When I was recovering, when I had bandages on four out of five digits on my right hand, doing dressing changes three times a day, one would have thought that hand was pretty much useless.
But because my little pinky was intact, unbandaged, completely unaffected and healthy I was able to do things I couldn't have otherwise done. That little pinky enabled me to hold a piece of bread still to butter it, to hold a piece of paper still so I could try and write on it left handed... to give a little bit of pull in putting on clothing. It allowed me to put in my contact lenses. Who would think that one little thing like your small finger could pick up so much slack when the others quit working? Not me, that's for sure...and I believe that same theory relates to the universe. When one thing falls short, something else generally puts in a little extra effort.
People still ask me if the infection is "all gone". I try to explain that this is the kind of thing that is "all gone" immediately or you die from it. It's not something that can linger and reoccur, the doctors either get it in time or you die, and quickly. It's not like cancer where there are miniscule portions left or affected cells that can regrow. In order for me to have it "come back" I would have to reinjure myself and come in contact with the bacteria again through a new source. That's probably less likely than lightning striking the same place twice.
I'm no more prone to it than anyone else now, no less either.
I have gotten email from so many people because of this page. Some have had loved ones in the hospital at the time they wrote, wondering if they were going to live. Sadly some didn't live, joyously some did.
I have had messages from people doing research, and from others who have survived.
I've had many messages from people who had a kind word to say and an "atta girl" to pass along.
It is with the hope that I will inspire, encourage and educate others that I expose myself so thoroughly on this page.
I may make an occasional update if something or someone moves me to do so, but I believe it is time to close this chapter (the recovery chapter) in my life.
I have four closing remarks I'd like to leave for those readers who have come all the way to the bottom of the page :
1. Always, always, always wash and treat even the smallest abrasion or cut
2. Drop the thought that things only happen to other people, it CAN happen to anyone! (and run, don't walk to the doctor quicker than I did if you suffer symptoms you don't understand!)
3. Do not shun anyone because they have a physical defect, I am the same person I ever was. Losing a little flesh didn't change that. I used to be "afraid" of people who were different. Now I realize we're all as much the same as we are different.

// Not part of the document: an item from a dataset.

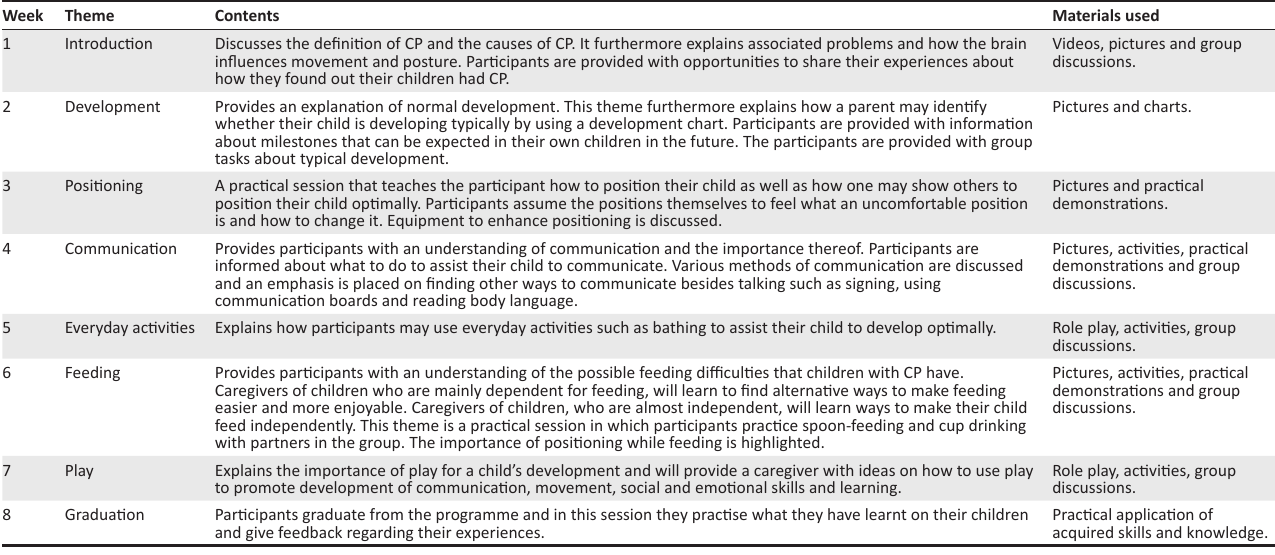
TABLE 1: Hambisela programme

4. Live life to the fullest and don't sweat the small stuff!
April 22, 1997
I mentioned in the last section that I had slowed down on volunteer work and would only do things I felt personally from now on. I am happy to announce that another survivor and I are starting a non-profit organization for the purpose of educating the public and offering support to victims and families of victims associated with necrotizing fasciitis!
If anyone reading this has advice about the non profit sector, starting up etc. please email me.
Also, needless to say, if anyone reading this knows someone who has had this, has had it themselves, or has information that could help us builld a database of information, please contact me.
Through education we can save lives!
In addition, I went to Dr. Hammond today and he things he can do a little more surgery on my arm to make the scaring a little better!
| UPDATE FEBRUARY 2015
So much time has passed, almost 20 years! I remain healthy. Our organization has touched people around the world. We've heard from thousands of survivors, and unfortunately from family of those who have not made it. I feel like what happened to me served a purpose and has shaped me to be the person I am. These days I travel a lot with my standard poodle Gingerella, (who is now 7) competing in agility. I bake cakes and cookies for fun and profit (?) and sell real estate for a living.